When last we left off, the poop house ended up on my case sheet under false pretenses. I protested this. I was told to take it up with my supervisor. Luckily for me, I had come to the office to meet with my supervisor in the first place. So I met with my supervisor.
"So, how's your case load?"
"Shitty. Now literally."
"What do you mean?"
"I got conned into taking the poop house, and I don't want to set foot in there... Julie has had that case for two years. TWO YEARS! And JULIE can't get them to do anything, I haven't even been here six months, I sure as hell won't be able to get them to stop living in squalor and screwing up their kid's life if Julie can't get it done!"
"Well, I'm going to tell you to just tough it out for a little while. See what you can do with them. Just give it a shot. I know it's going to be unpleasant. But just tough it out for a little while and see how it goes."
"I don't think you understand just how bad I don't want to try on this case. I've had unpleasant cases all along, and I'm not trying to pretend that any of the cases that come in through those doors are by any means pleasant, but this is beyond me... And saddling me with this... This is just begging for trouble."
"Well, there aren't any trainees to give it to, although, I don't think a new hire should be doing this case..."
"I'm barely out of my 'probationary period,' I'm not that much better off! You're right! Give it to someone who has been here long enough to have health insurance, because they're going to need it!"
"You have health insurance. You can do this. Just try."
"Try it. I bet you get further with them than you think!"
"'Try it,' you say that like a mom trying to get her kid to eat brussels sprouts for the tenth time, when the kid didn't like them the first nine times either. The only thing is that THIS ISN'T EVEN GOOD FOR ME, AND I CAN ALREADY TELL YOU THAT I DON'T LIKE IT."
"If you don't see any results, we'll transfer it in a month."
"A MONTH? That's so cruel!"
"Take it or leave it, that's the offer. It's staying on your sheet, and if you want to keep working here, you'll do the job."
"I hope you don't think I'm going to walk around pretending like I'm ok with this."
"Nope. Do what you have to. Just do the job."
Just do the job they told me. Only a month they told me. I would later find out I'd been lied to again... But that's a month later in the story.
In the meantime I admittedly sulked for a little while, and then I called their state case manager. As it turned out, it was someone who had gone to high school with me. To protect the names of the innocent, we'll continue referring to the case as the poop house, rather than by the family name, and we'll call the state case worker Dave.
"Dave! What's happening?"
"Liz! What can I do for you?"
"Well, I've got a case with you... The poop house."
"OH. I'm sorry."
"Not as sorry as I am."
"Yeah, you will have to be there a hell of a lot more than I will... That'll suck."

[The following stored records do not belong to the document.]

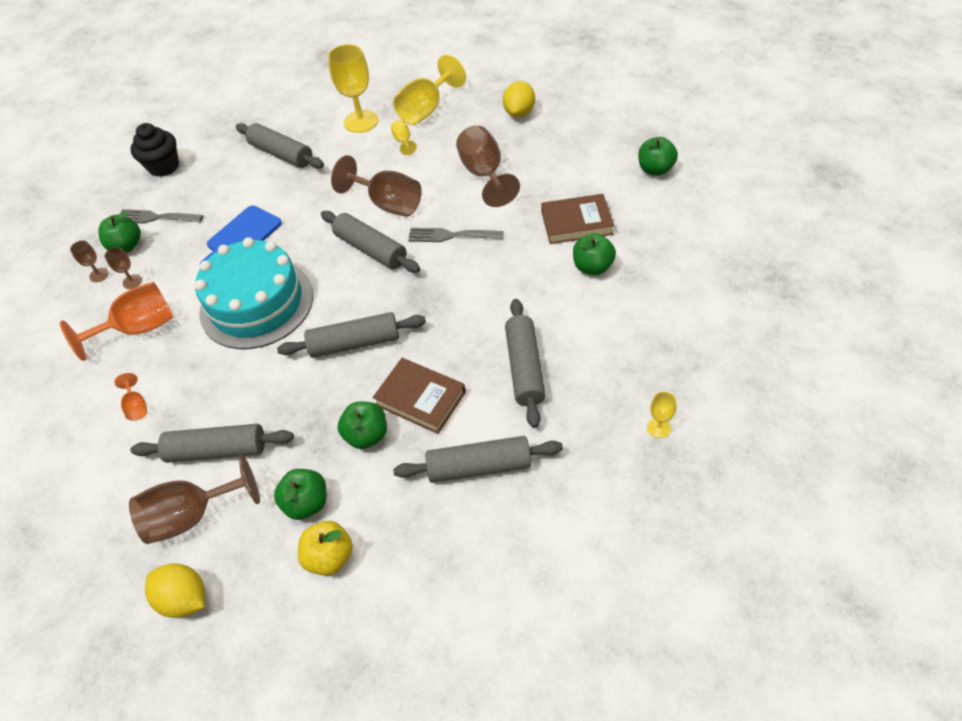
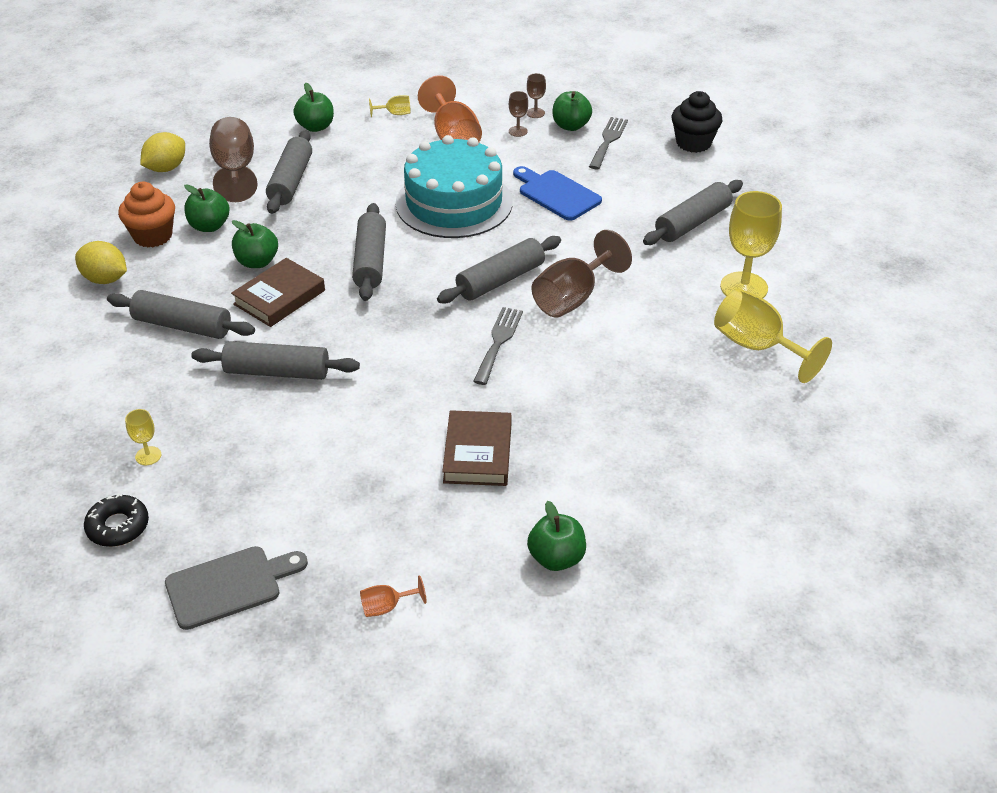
camera: 95 degrees right, 10 degrees down
(137, 406) = (362, 140): orange goblet -> orange goblet (386, 607)
(330, 557) = (153, 236): yellow apple -> orange cupcake
(403, 141) = (691, 320): yellow goblet -> yellow goblet (395, 114)
(479, 466) = (182, 326): grey rolling pin -> grey rolling pin turned 75 degrees counterclockwise
(484, 174) = (601, 384): brown goblet -> none
(519, 112) = (729, 437): yellow lemon -> yellow lemon (105, 279)
(592, 267) = (395, 452): green apple -> green apple (316, 127)
(743, 419) = (118, 526): none -> black donut
(762, 325) = (229, 586): none -> grey cutting board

"Thanks so much. ...So what do you want me to do here that Julie wasn't able to accomplish in her TWO YEARS on this case?"
"Well, to be honest with you, I don't know... I mean Julie had a chore list for them, and so I guess just make sure they are keeping up with that... Maybe introduce some hygiene into the routine. I don't know, just make sure the kid is alive and fed and do what you can."
"You do know the state of the house don't you? There's no way that that house is an acceptable environment!"
"Yeah, I've seen it. I've smelled it. I've done whatever I can to change things for them... And I know it's awful, but technically speaking it meets minimum standards, so it is what it is... Ideally I'd like to get out of there in a couple of months, provided that nothing major happens between now and then."
(That last little caveat in the speech sealed my fate.)
I hung up with Dave, and went to talk to Julie.
"Julie! Why did you dump the poop house onto my case load?"
"Lizzle, they gave that to you? OH I AM SO SORRY!"
"Well, tell me what I need to do to get anything out of them... I am not thinking anything is going to change, but give me your sage advice here."
"Well, stay on top of their chore list. I had them tape it to a cabinet so they'd see it every day, that never did any good, so basically you have to go in at random times and unfortunately you've got to stand there and go through all the chores listed one by one and make sure that they get done so that you can document that they did them."
"Gross doesn't begin to cover that place!"
"I know, but I lack the vocabulary to really say anything about what it really is."
"Nobody has that vocabulary."
"Thanks for the help... And I hate you for dumping this on me!"
And with that, I went home to do a little more sulking. I sulked for about an hour, finished out my standard work day, and went back home to sulk some more... Little did I know that this would be my last standard work day for quite some time.